Muita gente já teve herpes ao menos uma vez na vida — aquelas bolhas incômodas que surgem geralmente nos lábios, secam e desaparecem após alguns dias. Embora pareça algo inofensivo e recorrente, novos estudos sugerem que o vírus do herpes pode ter uma relação direta com o desenvolvimento do Alzheimer.
O vírus herpes simplex tipo 1 (HSV-1) é capaz de infectar diferentes tipos de células, incluindo neurônios. Após o primeiro contato, ele pode permanecer dormente dentro do sistema nervoso por anos, reativando-se em momentos de estresse, baixa imunidade ou alterações hormonais. Esse processo contínuo de ativação e latência pode desencadear uma resposta inflamatória crônica no cérebro.

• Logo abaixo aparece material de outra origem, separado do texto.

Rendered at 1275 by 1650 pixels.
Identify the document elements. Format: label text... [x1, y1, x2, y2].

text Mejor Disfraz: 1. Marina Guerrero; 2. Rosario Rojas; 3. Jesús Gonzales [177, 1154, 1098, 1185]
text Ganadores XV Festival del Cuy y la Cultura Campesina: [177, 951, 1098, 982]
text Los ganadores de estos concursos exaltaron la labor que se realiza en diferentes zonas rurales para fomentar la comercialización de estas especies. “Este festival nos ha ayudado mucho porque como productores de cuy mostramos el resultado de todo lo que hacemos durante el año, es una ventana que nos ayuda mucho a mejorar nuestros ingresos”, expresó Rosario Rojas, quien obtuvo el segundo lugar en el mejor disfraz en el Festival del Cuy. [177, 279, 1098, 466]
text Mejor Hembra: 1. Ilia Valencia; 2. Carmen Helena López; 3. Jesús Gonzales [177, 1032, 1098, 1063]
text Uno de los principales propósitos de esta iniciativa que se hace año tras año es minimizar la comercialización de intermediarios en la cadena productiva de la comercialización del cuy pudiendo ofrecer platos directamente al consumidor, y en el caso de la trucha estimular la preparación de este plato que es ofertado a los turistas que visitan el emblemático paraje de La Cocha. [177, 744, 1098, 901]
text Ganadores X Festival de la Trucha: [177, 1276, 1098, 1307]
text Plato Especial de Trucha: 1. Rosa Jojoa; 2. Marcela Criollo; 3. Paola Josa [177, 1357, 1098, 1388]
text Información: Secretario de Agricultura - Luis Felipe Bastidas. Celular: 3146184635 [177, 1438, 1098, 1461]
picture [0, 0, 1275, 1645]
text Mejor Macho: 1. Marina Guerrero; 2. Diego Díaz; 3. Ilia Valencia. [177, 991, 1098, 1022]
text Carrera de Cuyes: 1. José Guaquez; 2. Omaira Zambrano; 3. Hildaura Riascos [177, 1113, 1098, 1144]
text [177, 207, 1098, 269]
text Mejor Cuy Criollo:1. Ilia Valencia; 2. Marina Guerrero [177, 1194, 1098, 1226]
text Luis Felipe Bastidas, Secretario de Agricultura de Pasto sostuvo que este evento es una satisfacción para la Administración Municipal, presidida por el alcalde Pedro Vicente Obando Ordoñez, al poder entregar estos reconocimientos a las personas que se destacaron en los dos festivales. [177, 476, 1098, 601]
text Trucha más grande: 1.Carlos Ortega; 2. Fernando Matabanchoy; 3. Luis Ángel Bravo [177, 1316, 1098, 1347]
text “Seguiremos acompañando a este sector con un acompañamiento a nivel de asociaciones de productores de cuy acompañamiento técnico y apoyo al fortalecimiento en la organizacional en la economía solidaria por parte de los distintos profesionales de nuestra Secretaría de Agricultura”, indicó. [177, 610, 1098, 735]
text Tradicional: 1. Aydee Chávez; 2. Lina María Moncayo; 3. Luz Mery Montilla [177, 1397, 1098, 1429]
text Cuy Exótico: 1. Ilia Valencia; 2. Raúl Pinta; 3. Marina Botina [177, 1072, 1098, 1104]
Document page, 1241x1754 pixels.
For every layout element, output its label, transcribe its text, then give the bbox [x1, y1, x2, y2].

O elo entre o vírus e o cérebro
Pesquisas recentes mostraram que o DNA do herpes foi encontrado no cérebro de pacientes com Alzheimer, principalmente nas áreas com maior acúmulo de placas de β-amiloide — um dos principais marcadores da doença. Essas regiões também apresentam alterações na proteína tau e inflamação crônica, todos sinais clássicos do Alzheimer.
Além disso, pessoas com predisposição genética à doença, como aquelas que possuem a variante APOE4, são mais vulneráveis tanto à reativação do vírus quanto à neurodegeneração associada.
Herpes como cofator do Alzheimer
Embora ainda não haja evidência definitiva de que o herpes seja a causa do Alzheimer, muitos especialistas apontam que ele pode atuar como um cofator importante, agravando o quadro em indivíduos geneticamente suscetíveis ou com sistemas imunes enfraquecidos.
Em modelos animais, camundongos infectados com HSV-1 desenvolveram características semelhantes às observadas em cérebros humanos com Alzheimer: placas amiloides, emaranhados da proteína tau e inflamação cerebral. Esses achados reforçam a hipótese de que o vírus pode ter um papel mais relevante do que se pensava.
Terapias antivirais: um possível caminho
Diante dessas descobertas, cientistas estão investigando se medicamentos antivirais, como o aciclovir, poderiam retardar a progressão do Alzheimer. Em laboratório, o aciclovir mostrou potencial para reduzir não apenas a replicação viral, mas também os níveis de β-amiloide e tau em células infectadas. Estudos epidemiológicos iniciais apontam ainda que o uso prolongado de antivirais pode estar associado a uma menor incidência de demência.
Apesar disso, os ensaios clínicos em humanos ainda estão em fase preliminar. Pesquisadores acreditam que, no futuro, uma abordagem terapêutica combinada — incluindo antivirais, anti-inflamatórios e neuroprotetores — possa se tornar uma alternativa promissora na prevenção e tratamento do Alzheimer.
Vacinas e prevenção da demência
Outro ponto que ganhou destaque foi a relação entre vacinas contra o herpes-zóster e a redução no risco de demência. Um estudo realizado no País de Gales, publicado na revista Nature, acompanhou mais de 280 mil idosos e mostrou que a vacinação contra herpes-zóster reduziu em até 20% o risco de desenvolver demência — especialmente entre mulheres, que têm maior propensão à doença.
Acredita-se que a vacina ajude a prevenir a reativação do vírus e, consequentemente, a inflamação crônica no cérebro. No entanto, o estudo utilizou a vacina Zostavax, que já foi retirada do mercado. Pesquisas futuras devem avaliar se a vacina mais recente, a Shingrix, terá os mesmos efeitos positivos.
Hipótese infecciosa do Alzheimer
Há tempos a ciência debate a possibilidade de que o Alzheimer tenha uma origem infecciosa, causada por vírus, bactérias ou até fungos. Além do herpes, outros patógenos, como a Chlamydia pneumoniae e a Porphyromonas gingivalis, já foram relacionados ao surgimento da doença.
Embora essas infecções não sejam consideradas causas diretas, elas parecem criar um ambiente propício para a degeneração cerebral, sobretudo em pessoas com predisposição genética. O cérebro, nesse contexto, funcionaria como um campo de batalha imune, constantemente agredido por agentes infecciosos.
Um novo horizonte na luta contra o Alzheimer
A relação entre herpes e Alzheimer é mais uma peça no complexo quebra-cabeça da neurodegeneração. Apesar de ainda não existirem respostas definitivas, o avanço das pesquisas aponta para novas possibilidades terapêuticas, com foco na prevenção, controle de infecções e modulação da resposta imune.
Enquanto isso, os especialistas reforçam a importância de manter um sistema imunológico saudável e seguir o calendário de vacinação, especialmente em pessoas com histórico familiar de demência.